## Provided text
* * * * *

Re: [PATCH v3 3/6] vbus: add a "vbus-proxy" bus model for vbus_driverobjects

From: Gregory Haskins
Date: Wed Aug 19 2009 - 02:28:22 EST


Avi Kivity wrote:
> On 08/18/2009 05:46 PM, Gregory Haskins wrote:
>>
>>> Can you explain how vbus achieves RDMA?
>>>
>>> I also don't see the connection to real time guests.
>>>
>> Both of these are still in development. Trying to stay true to the
>> "release early and often" mantra, the core vbus technology is being
>> pushed now so it can be reviewed. Stay tuned for these other
>> developments.
>>
>
> Hopefully you can outline how it works. AFAICT, RDMA and kernel bypass
> will need device assignment. If you're bypassing the call into the host
> kernel, it doesn't really matter how that call is made, does it?

This is for things like the setup of queue-pairs, and the transport of
door-bells, and ib-verbs. I am not on the team doing that work, so I am
not an expert in this area. What I do know is having a flexible and
low-latency signal-path was deemed a key requirement.

For real-time, a big part of it is relaying the guest scheduler state to
the host, but in a smart way. For instance, the cpu priority for each
vcpu is in a shared-table. When the priority is raised, we can simply
update the table without taking a VMEXIT. When it is lowered, we need
to inform the host of the change in case the underlying task needs to
reschedule.

This is where the really fast call() type mechanism is important.

Its also about having the priority flow-end to end, and having the vcpu
interrupt state affect the task-priority, etc (e.g. pending interrupts
affect the vcpu task prio).

etc, etc.

I can go on and on (as you know ;), but will wait till this work is more
concrete and proven.

>
>>>> I also designed it in such a way that
>>>> we could, in theory, write one set of (linux-based) backends, and have
>>>> them work across a variety of environments (such as containers/VMs like
>>>> KVM, lguest, openvz, but also physical systems like blade enclosures
>>>> and
>>>> clusters, or even applications running on the host).
>>>>
>>>>
>>> Sorry, I'm still confused. Why would openvz need vbus?
>>>
>> Its just an example. The point is that I abstracted what I think are
>> the key points of fast-io, memory routing, signal routing, etc, so that
>> it will work in a variety of (ideally, _any_) environments.
>>
>> There may not be _performance_ motivations for certain classes of VMs
>> because they already have decent support, but they may want a connector
>> anyway to gain some of the new features available in vbus.
>>
>> And looking forward, the idea is that we have commoditized the backend
>> so we don't need to redo this each time a new container comes along.
>>
>
> I'll wait until a concrete example shows up as I still don't understand.

Ok.

>
>>> One point of contention is that this is all managementy stuff and should
>>> be kept out of the host kernel. Exposing shared memory, interrupts, and
>>> guest hypercalls can all be easily done from userspace (as virtio
>>> demonstrates). True, some devices need kernel acceleration, but that's
>>> no reason to put everything into the host kernel.
>>>
>> See my last reply to Anthony. My two points here are that:
>>
>> a) having it in-kernel makes it a complete subsystem, which perhaps has
>> diminished value in kvm, but adds value in most other places that we are
>> looking to use vbus.

* * * * *

## What the task asks
Reproduce verbatim the passage of the vbus patch discussion starting at "From: Gregory Haskins" and ending at "vbus achieves RDMA?".

[Coordinate annotation lines]
* * * * *

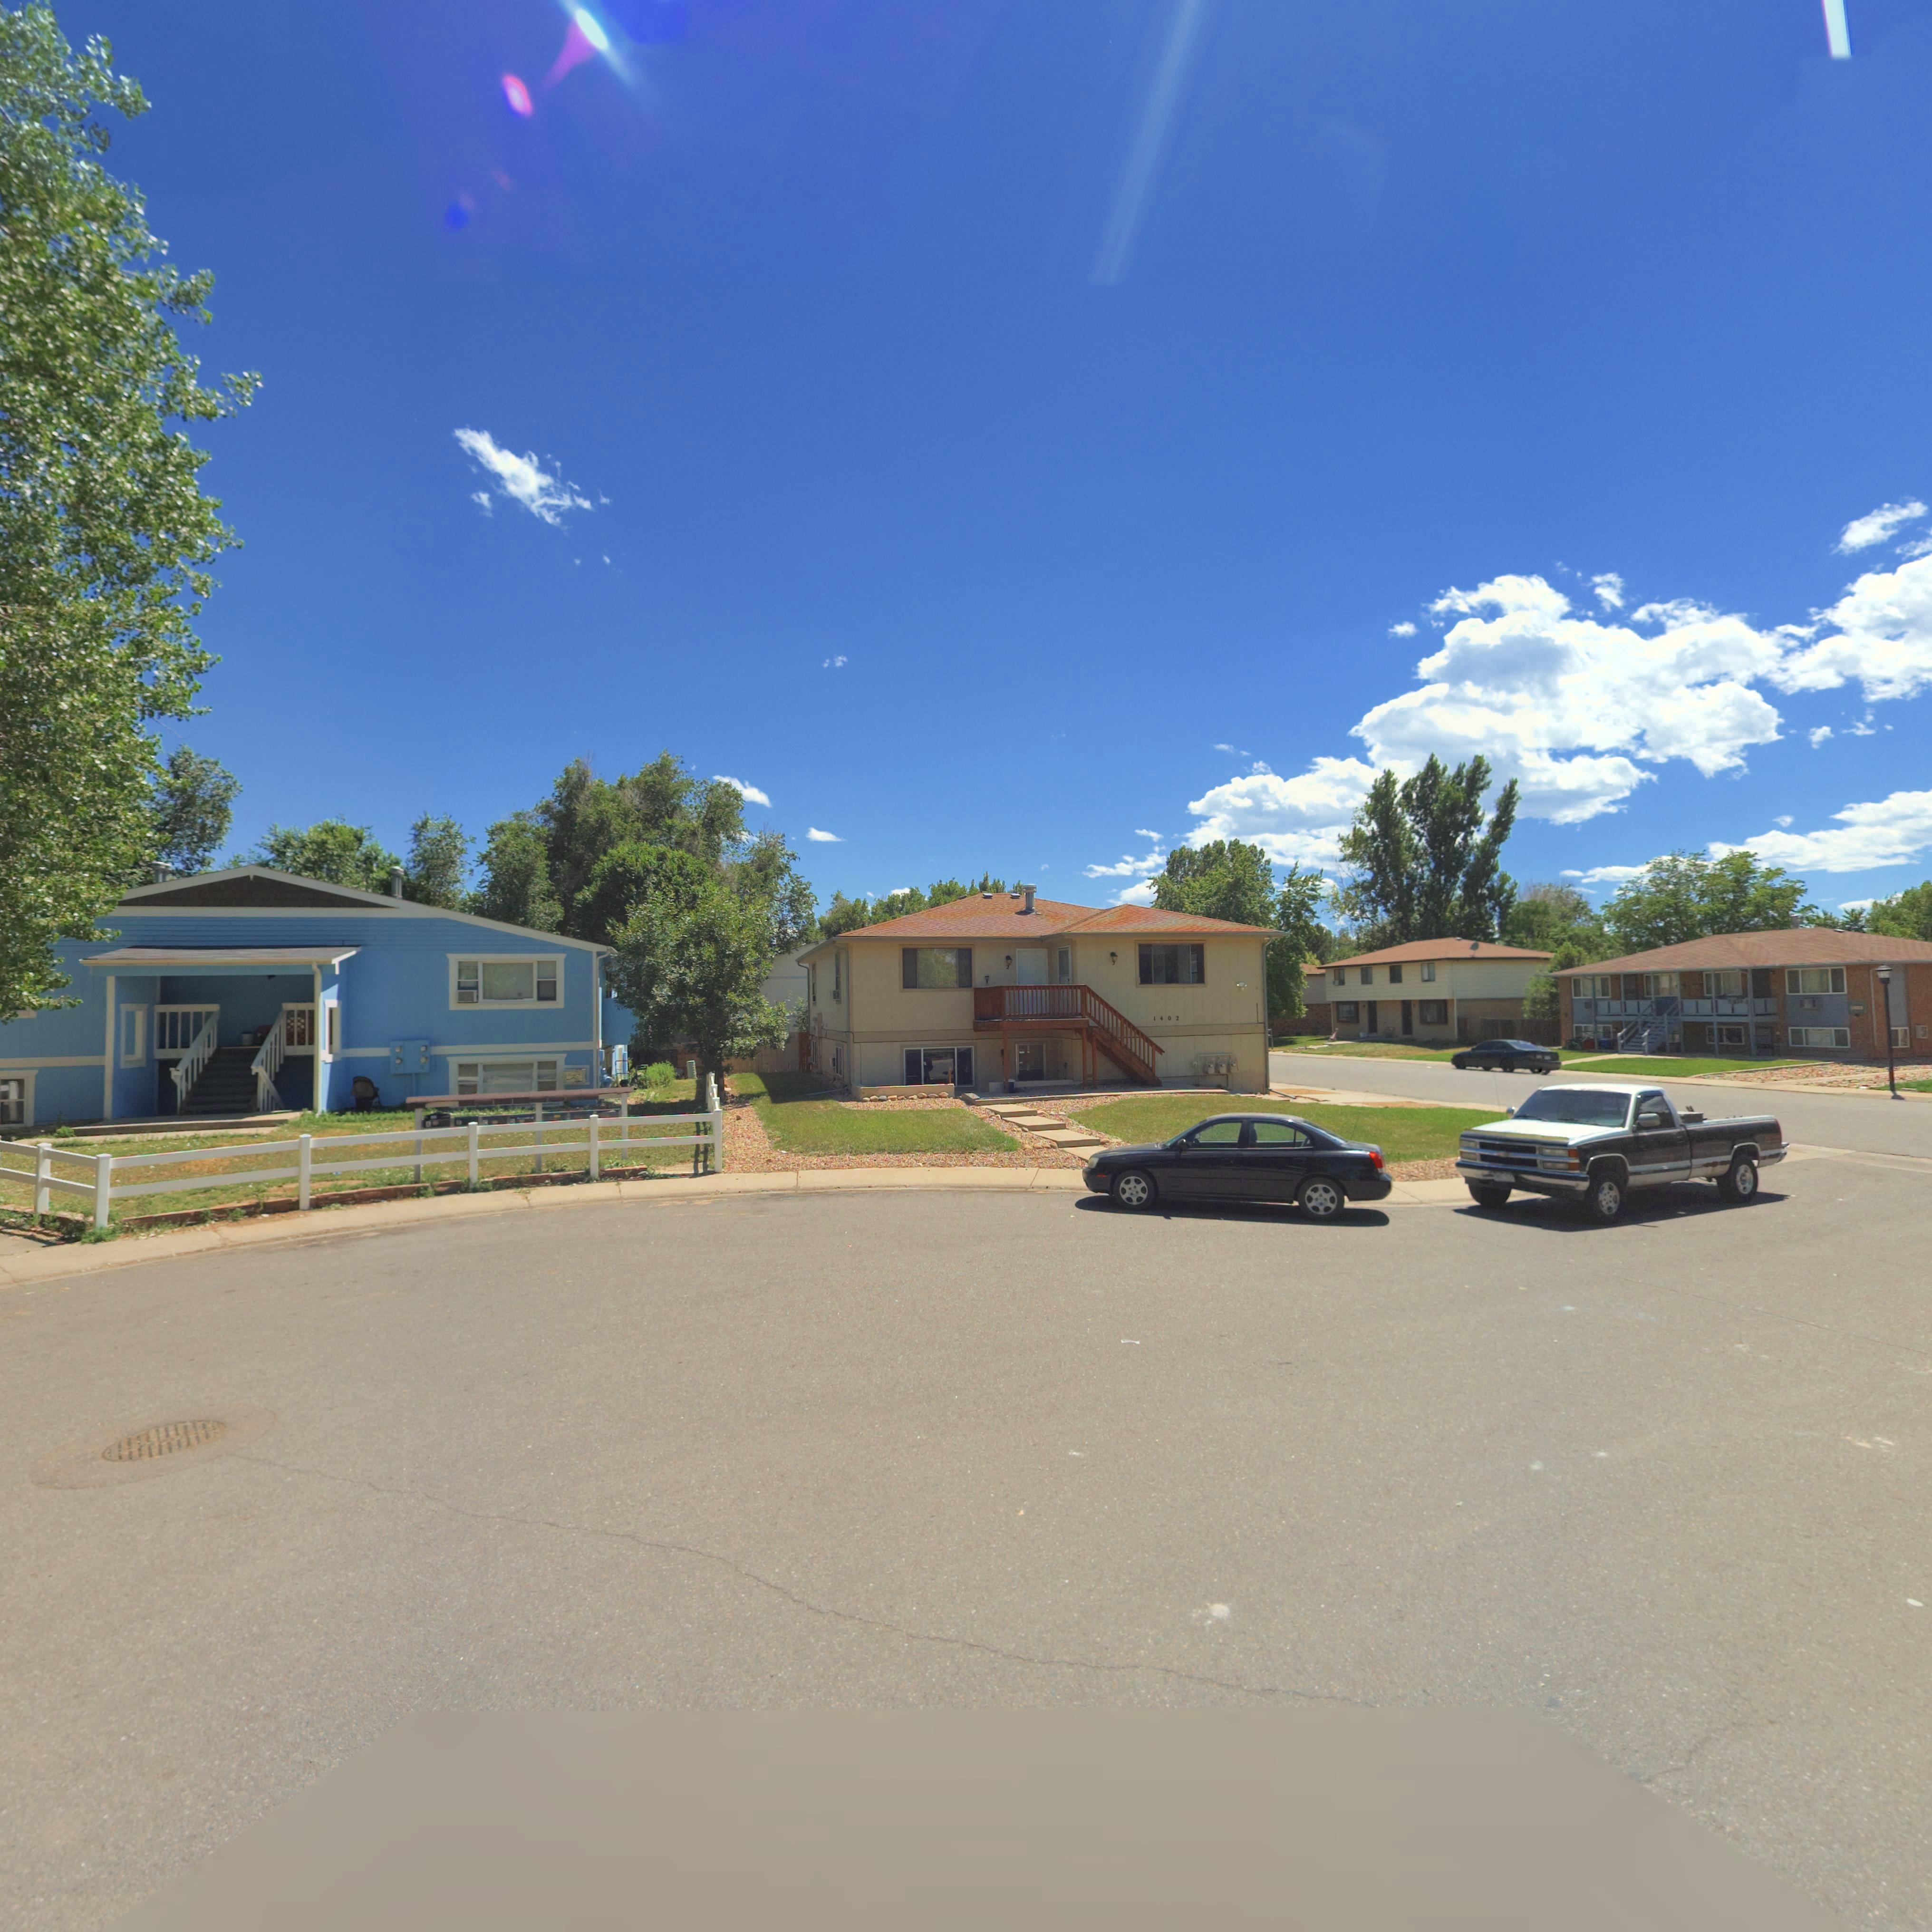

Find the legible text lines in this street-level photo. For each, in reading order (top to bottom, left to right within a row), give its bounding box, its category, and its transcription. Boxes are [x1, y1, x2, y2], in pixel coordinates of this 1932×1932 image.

[1850, 1005, 1863, 1010] StreetNumber: 1403
[1153, 1015, 1179, 1020] StreetNumber: 1402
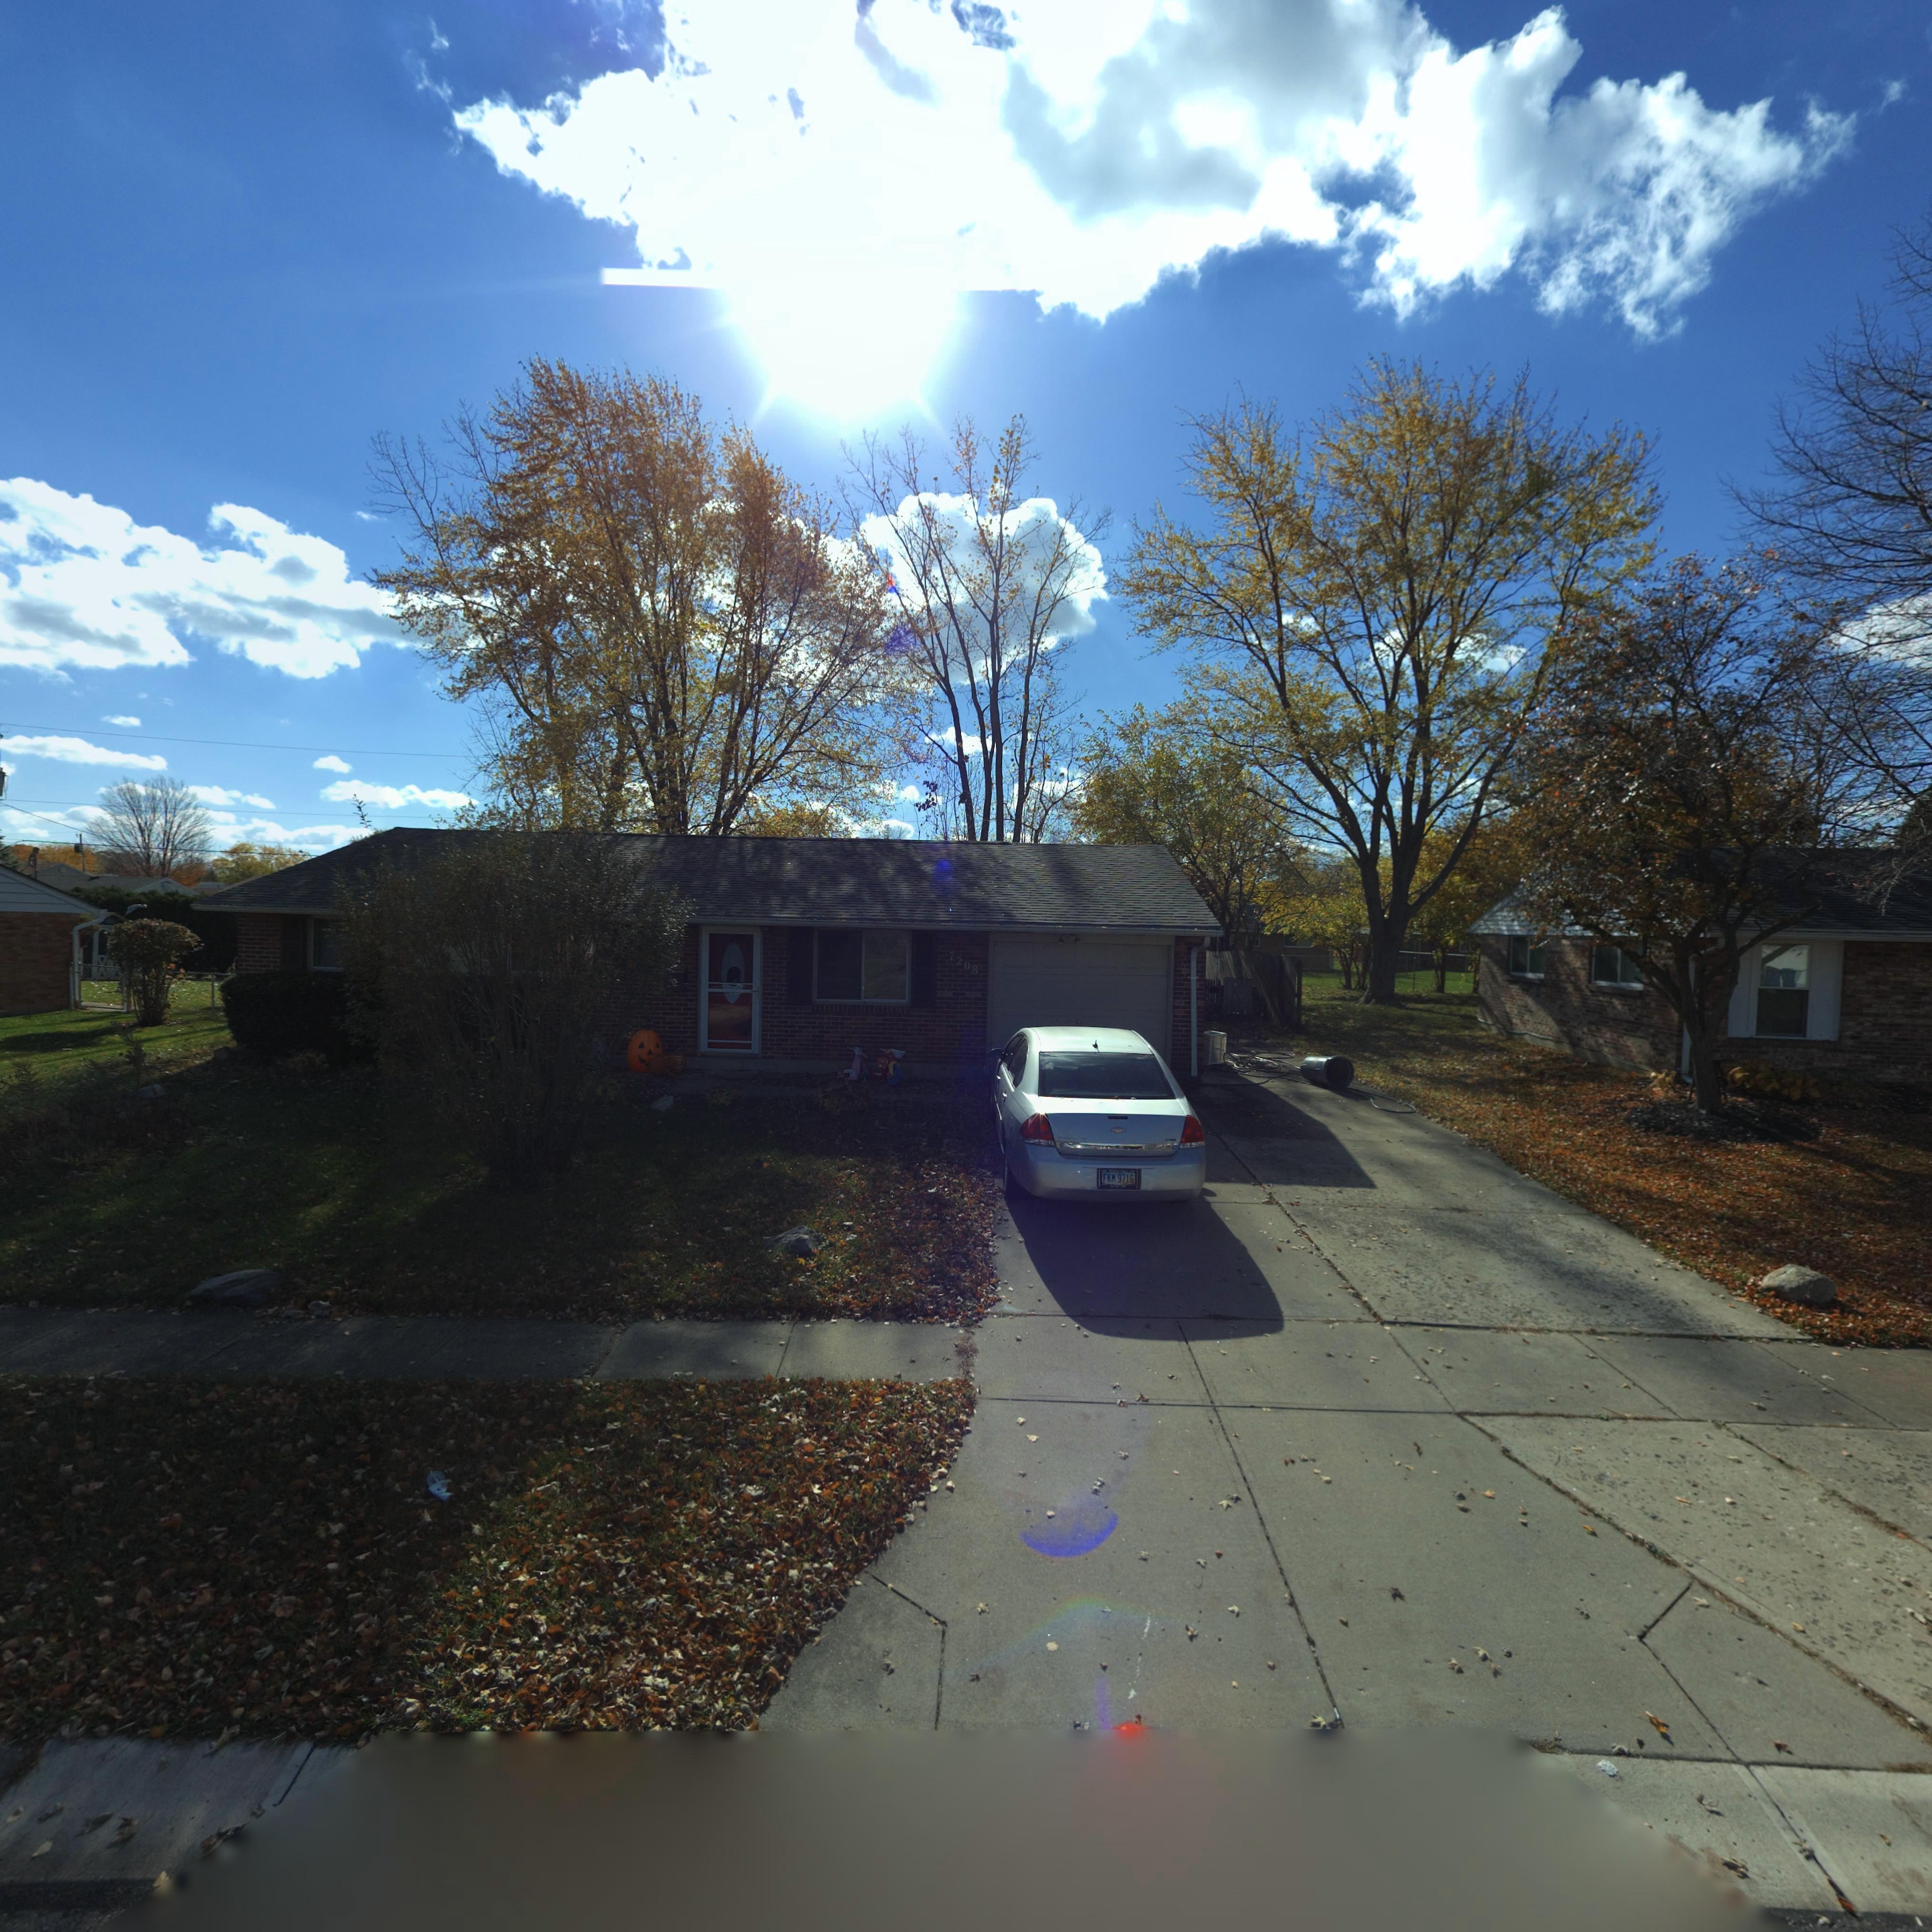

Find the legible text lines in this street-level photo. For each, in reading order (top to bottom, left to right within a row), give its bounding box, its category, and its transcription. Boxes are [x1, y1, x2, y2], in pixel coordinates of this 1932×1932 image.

[948, 951, 979, 976] StreetNumber: 7208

* * * * *

## Result for this exercise
From: Gregory Haskins
Date: Wed Aug 19 2009 - 02:28:22 EST


Avi Kivity wrote:
> On 08/18/2009 05:46 PM, Gregory Haskins wrote:
>>
>>> Can you explain how vbus achieves RDMA?